O vereador e médico Tadeu Calheiros (Podemos), fez uma ressalva quanto às experiências de pessoas que fizeram uso destes medicamentos como tratamento preventivo da covid-19. “Me preocupa, tomar para si suas próprias experiências e colocar como verdade absolutas. Tem pessoas do interior que tomam mel com limão a vida inteira e acreditam que cura até câncer. Porque aquela pessoa não teve câncer, não quer dizer que aquele mel com limão cura ou evita o câncer. O efeito placebo, é verdade, funciona em muitos casos, mas não quer dizer que deve ser indicado para o uso”, declarou o parlamentar.

“Propagar isto como medida salvadora e que deveria estar sendo usada como política de estado, dá a falsa sensação de segurança”, complementou.

FUNCIONAMENTO

Em virtude da quarentena decretada pelo Governo do Estado, a Câmara do Recife suspenderá totalmente as atividades presenciais entre os dias 18 e 28 de março, funcionando apenas de maneira virtual. Desde o dia 2 de março, a Casa já tinha limitado o acesso, estabelecendo a presença de até 30% do quadro de funcionários de cada departamento e gabinete.

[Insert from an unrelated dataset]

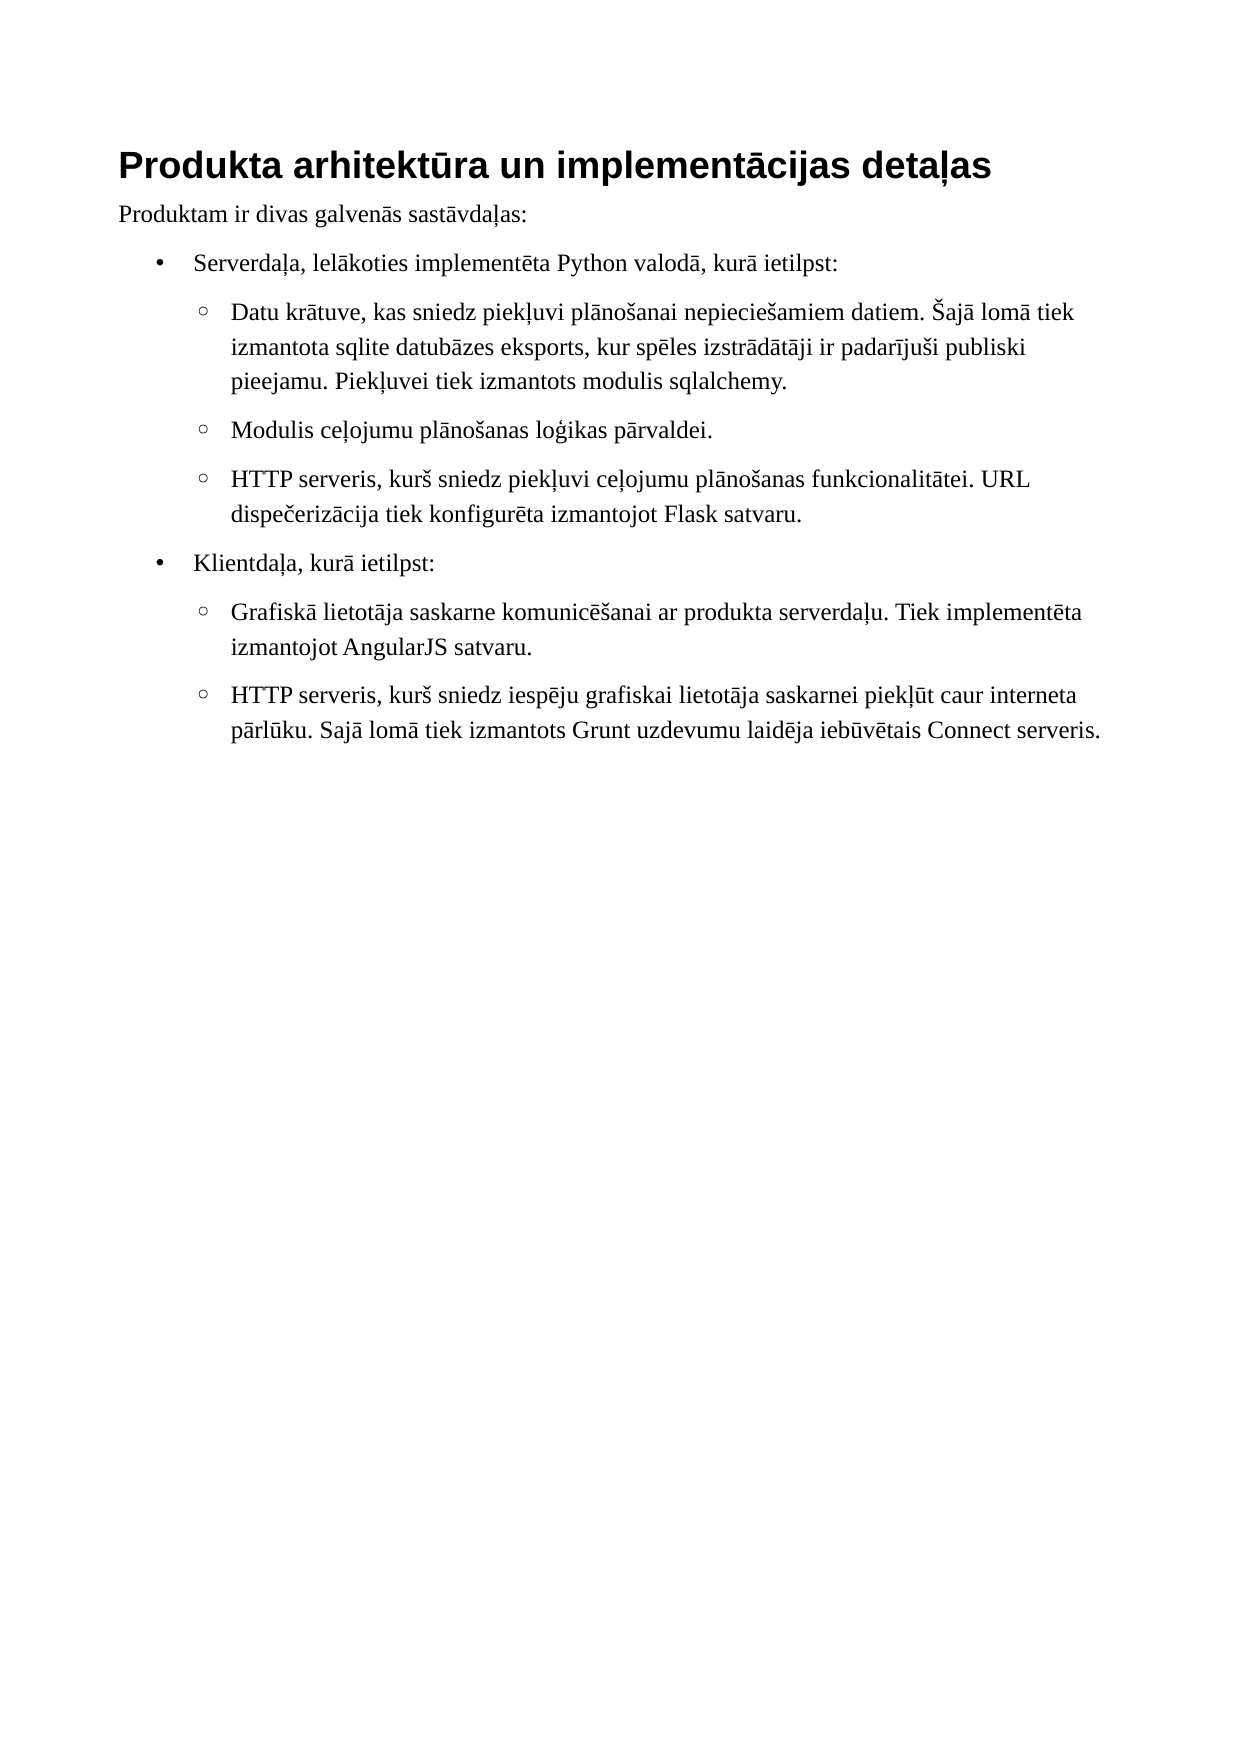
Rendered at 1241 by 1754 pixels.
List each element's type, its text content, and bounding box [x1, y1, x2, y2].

“Atingimos quase 100% de ocupação nos leitos hospitalares e as medidas de quarentena têm como principal objetivo reduzir essa pressão na rede de saúde. Sabemos que são decisões duras, mas necessárias para que possamos ter menos gente contaminada, controlando as internações e atendimentos. Não há economia sem segurança sanitária para a população”, afirma o vereador Romerinho Jatobá, presidente da Casa.

O vereador Eriberto Rafael, primeiro-secretário da Câmara, destaca que a implantação do sistema de reuniões virtuais e da assinatura digital permite o funcionamento da Casa remotamente, com a tramitação de matérias legislativas e documentos internos pela internet. “As sessões plenárias, reuniões das Comissões e audiências públicas continuam acontecendo virtualmente. A tramitação das matérias legislativas também está garantida com segurança e agilidade”, finaliza.

As reuniões da Casa podem ser acompanhadas por qualquer pessoa em tempo real pelo site da Câmara e pelo canal oficial do YouTube.